Supplied text –
+ + +

Tuesday, July 19, 2016

Reading Between the Lives (The War on Like)

It's no longer enough to be compassionate, for love is now a zero sum game.
Or is it that our compassion has grown so limited... in these boxes we call home?
Black lives. Blue lives. Queer lives. All.
Choosing one is choosing against the others (or so the story goes).

Sitting at home the other night so paralyzed that I could no longer turn away, I sought refuge where I have so many times before... in books.
But standing once again before a bookshelf that has often been my altar, it struck me:
My compassion has been replaced by my passions.
What if the things I love have taken the place of my interest in what others hold dear?

So I've decided to read more of what others call their own. 
I (re)turned first to an autobiography which I've always found troubling.
Truth be told it troubles me still.
I don't LIKE it. But finally I see the value in that.

For it's things I've LIKED that have kept me warm in a world which is shrinking by the day.
I'm of an age where that phrase - the shrinking world - used to mean progress.
It no longer means any such thing. Not to me. 
My world has contracted because I failed to continue to expand it. 
In surrounding myself with only things I LIKED, I lost the ability to see how other things (and those who loved these things) were actually LIKE me.

I need to reconnect.
If it's for me to tell the story, then I can no longer ignore the greater narrative.
Black. Blue. Queer. All.
It's time to read more of what I haven't LIKED before.
For if I don't, I'll never learn just how LIKE me the many I'm yet to meet truly are.

Tuesday, June 28, 2016

The Siren's Song

And just like that I was back
Old friend, New song
And once again I'm pierced

Now I sit here (as many of us have)
Do I even have the time to do this correctly? (I ask feebly)
Does one ever?

The reason to begin again is never because it makes sense
Those of us who do this... whose blood have traced the tales of old...

+ + +

Source material –
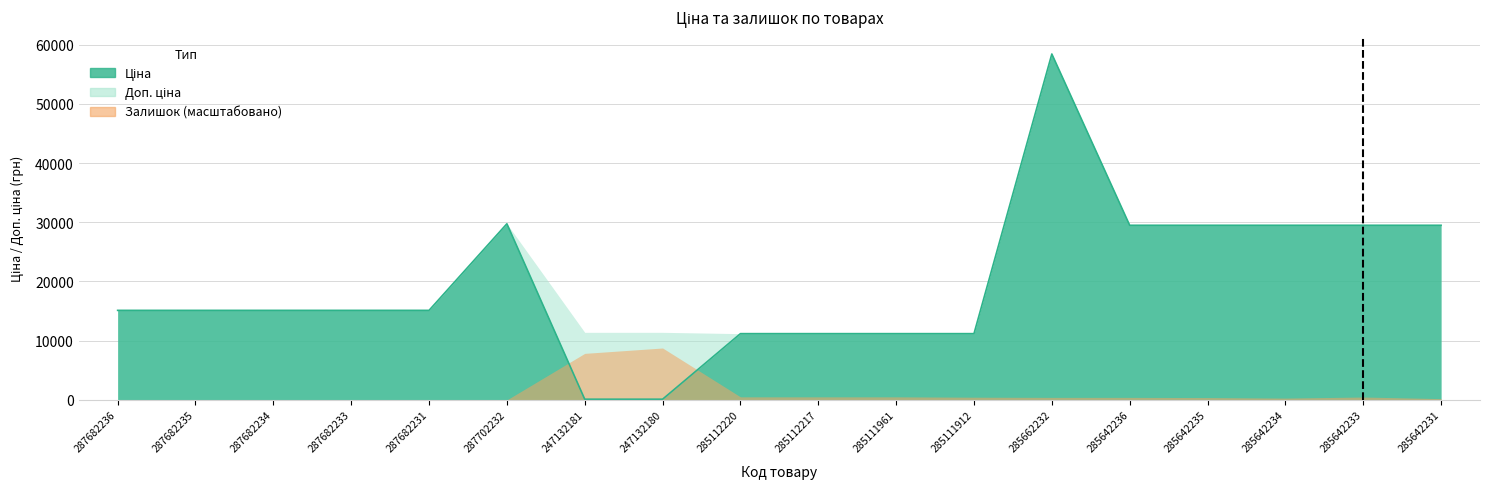

True or false: Ціна has a value of 114.1 at 247132181.

True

+ + +

Problems to solve –
(a) Reproduce the blog entries word for word from "Tuesday, July 19, 2016" to "we call home?".
(b) Summarize the blog entries in three sentences.
(c) Carry on the blog entries, picking up after the final line of "The Siren's Song."
The material bears no relation to the blog entries.

Results for the exercise –
(a)
Tuesday, July 19, 2016

Reading Between the Lives (The War on Like)

It's no longer enough to be compassionate, for love is now a zero sum game.
Or is it that our compassion has grown so limited... in these boxes we call home?

(b) Seeking refuge in books amid a divided climate of Black, Blue, and Queer lives, the writer realizes that compassion has been replaced by passions, and that surrounding oneself only with things one LIKED has made one's world contract. The writer resolves to read more of what others hold dear, beginning with an autobiography that remains troubling, in order to learn how LIKE them others truly are. An earlier entry, "The Siren's Song," describes returning to an old friend with a new song and questioning whether one ever has the time to do it correctly.

(c)
We never sharpen our quills out of boredom or calculation

There is no calculus to the heart

It's never that we realize something new
We've always one more story in reserve
The fear (and it's real) is that this one might be the last
What if the Muse never returns?

This is the nature of our fear
It isn't that the tale won't be told
It's that there will never be another bursting for its release

So is it time?
What if I wait?
Wouldn't it be.....

There is no calculus to the heart

Wednesday, May 4, 2016

Who Cares?


We live in a world of lists. 

A random search, on a search engine to be named when they pay me, completes "Top Ten ________________" with the following: 1) (Top Ten) Top Ten Lists, 2) Songs, 3) Destinations, 4) Names for Girls, and 5) Prison Breaks.

There truly is a list for anything, so there has to be one for how we react to poetry. If the (unfortunately) most common reaction to a washer as an anniversary gift is 'Oh you shouldn't have' (with eye brows that imply the literal accuracy of this response) then near the top of any list regarding one's exposure to poetry must sadly be 'I don't get it.' 

If you're reading a poem to yourself, this is permissible. But if it's a poetry reading (for millennials: a poetry reading is like a live Facebook posting session... in a cafe... with speaking) and found yourself feeling like you didn't get it, I suggest that there may be cause for concern.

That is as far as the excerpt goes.